Fighting cancer by exploiting the immune system is a very promising field of research. From the earliest stages of tumorigenesis, immune cells function as guardians, prematurely destroying the mutated and potentially cancerous cells, In fact, immuno-compromised subjects, with a functional deficiency of their immune system, suffer from an increased incidence of tumor formations.

Nevertheless, even subjects with fully functioning immune defenses get cancer. Tumor cells therefore have the ability to escape the control of the immune system and multiply until the clinical manifestation of the tumor. The "escape" modes are varied, including the production of immune suppressor factors and the down-regulation of surface antigens recognized by the immune system.

Our immune system is intrinsically programmed to defend the organism from the onset of tumors, but occasionally it fails. What can we do?

 Personalized Cancer Vaccines

We can make cancer cells visible to the immune system. Tumor cells multiply at an altered rate and their DNA repair system is far less rigorous than in healthy cells. Errors in DNA replication also occur in the latter, but their repair apparatus works at full capacity, correcting them on the spot. Yet, when this mechanism fails to prevent the onset of a genetic mutation potentially harmful to the body, a diligent cell prefers to "commit suicide" rather than transmit a damaged or mutated DNA to the offspring.
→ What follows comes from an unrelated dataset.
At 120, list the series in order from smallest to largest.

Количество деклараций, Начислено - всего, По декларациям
Tumor cells, on the other hand, are anything but diligent: they lose inhibitory brakes and control systems, and consequently accumulate mutations. The tumor is therefore the product of a series of genetic alterations in random points of the genome. Then, a cancer cell is very different from its healthy counterpart. We can exploit this diversity to direct the immune response exactly against the desired target.

The generation of vaccines against cancer targets is potentially able to stimulate a specific immune response. A tumor target is the more specific the more its presence is limited to cancer cells. In the past, vaccines against so-called "tumor-associated" antigens have been developed, which are abnormally expressed in the tumor, but still referable to the "self" and potentially expressed in healthy tissues too. The current frontier of anti-cancer vaccines is that of the neo-antigens, mutated proteins randomly generated by the genomic instability of the tumor and therefore "non-self", totally absent in normal cells.
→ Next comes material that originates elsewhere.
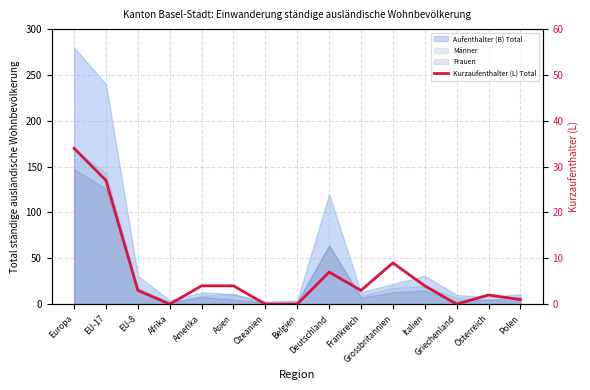

Approximately how many times larger is the value at Italien compared to EU-8?

1.3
The purpose of vaccines against neo-antigens is to use these mutations as signals that distinguish cancer cells from healthy ones. Modern DNA sequencing techniques coupled with complex algorithms makes it possible to identify these alterations and predict the most immunogenic, which will be included in the vaccine, in the form of protein or DNA. The cells of the immune system will thus be "educated" to recognize and attack exclusively the tumor cells that express those portions of mutated proteins on their surface. A limitation of this strategy is the heterogeneity of mutations, which differ not only among individuals, but also among the metastases or sub-populations within the same patient. Before translation into clinics, it will be necessary to develop strictly customized protocols and characterize with increasing precision a wide range of immunogenic mutations frequently expressed. Selecting the most promising neo-antigens among the multitude of proteins expressed by the tumor is the limiting factor.
Pre-clinical studies in animal models have yielded promising results on a variety of cancers, including melanoma (Castle et al., 2012), colon cancer (Yadav et al., 2014) and sarcoma (Gubin et al., 2014 ). In  these cases a significant reduction in tumor growth was documented after the administration of the neo-antigens based vaccine, alone or in combination with immunomodulatory drugs. The feasibility of this strategy on patients has been demonstrated by some studies recently published on Nature (Ott et al., 2017 and Sahin et al., 2017), in which two types of personalized cancer vaccines have brought clinical benefits to patients with advanced melanoma at high risk of relapse after surgical resection of the tumor mass, without inducing side effects. Nonetheless, the number of patients enrolled in the studies was very small (10 and 13 respectively) and the results should be confirmed on a much larger sample to validate their statistical significance.

Several clinical trials are currently underway to verify the safety and efficacy of neo-antigen vaccines on other types of cancer (colon, kidney, glioblastoma) and often in combination with other therapies. Scientists are in fact of the opinion that a multimodal approach, which includes different therapeutic strategies (radiotherapy, chemotherapy, immunomodulatory drugs) in combination with vaccines, is a winning card against cancer. Personalized medicine aims at realizing customized therapies for each patient, in order to reduce side effects and maximize the chances of success. In a future scenario, cancer patients could benefit from a personalized vaccine containing the neo-antigens expressed by their own tumor and therefore more specific than any other drug. Even the cost of this therapeutic approach could potentially become accessible: genome sequencing costs a few thousand euros and according to some estimates the costs might drop even further in a few years.  With an optimized production process, the time taken to obtain the vaccine y was estimated around 4-6 weeks from the time of hospitalization. The prospect is that the advancement of technology will allow a further reduction in costs and time in the future.